Archiviata la Pasqua, croce e delizia dei più golosi con le sue pastiere e le irresistibili uova di cioccolato, turpe attentato alla linea dei più fanatici, spunta nuovamente, e con la consueta puntualità, il problema della tanto temuta “prova costume”. In fondo è sempre la stessa storia: sensi di colpa che si ripresentano puntualmente in occasione delle feste, vane promesse e tanta palestra per rimediare alla deviazione indotta dalle grandi abbuffate e ai chili di troppo accumulati in pochissimi giorni. E di certo non aiutano gli spot pubblicitari di modelle ai limiti dell’anoressia che si rincorrono in tv magari a fine pranzo, contribuendo solo ad accelerare il nostro metabolismo per il nervosismo di un nuovo pasto abbondantemente consumato.

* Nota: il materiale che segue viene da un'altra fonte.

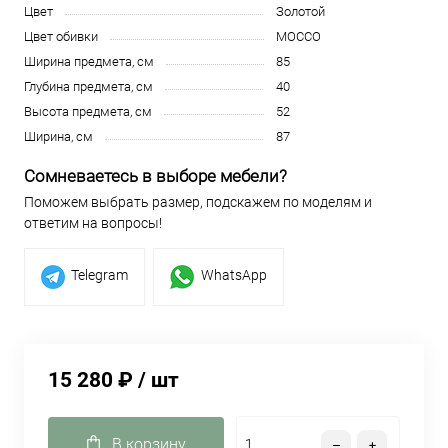
Цвет
Золотой
Цвет обивки
MOCCO
Ширина предмета, см
85
Глубина предмета, см
40
Высота предмета, см
52
Ширина, см
87
Сомневаетесь в выборе мебели?
Поможем выбрать размер, подскажем по моделям и
ответим на вопросы!
Telegram
WhatsApp
15 280 ₽
/ шт
В корзину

C’è che ci hanno inculcato l’idea che non si vive di solo pane – perché si ferma sui fianchi!-, né tanto meno di golose leccornie, nemico pubblico numero uno delle tanto invidiate taglia 38. E mentre i cataloghi e gli spot pubblicitari restituiscono, come silenziose pugnalate inferte a tradimento, le immagini di fanciulle beatamente piatte, da sfiorare l’invisibile, ci convinciamo che quelle sono la rappresentazione perfetta della donna ideale. E se dunque l’obiettivo era quello di promuovere l’ultimo due pezzi con i colori della prossima estate, o la sexy lingerie rivoluzionata dagli impercettibili dettagli, ciò che colpisce e inganna è solo una cosa: un fisico mozzafiato distante anni luce da quello di noi umane.
Immagini che rimangono scolpite nella mente. Ma se una volta il sogno proibito di ogni donna era proprio il prodotto sponsorizzato, adesso gli interessi sono mutati e le stesse campagne pubblicitarie calcano la mano manipolando i nuovi desideri femminili. Ancora troppo poche, invece, quelle che resistono con tenacia, insistendo sull’universo rosa senza deformazioni e distorte visioni della realtà, perché la bellezza non è assolutamente una questione di taglie.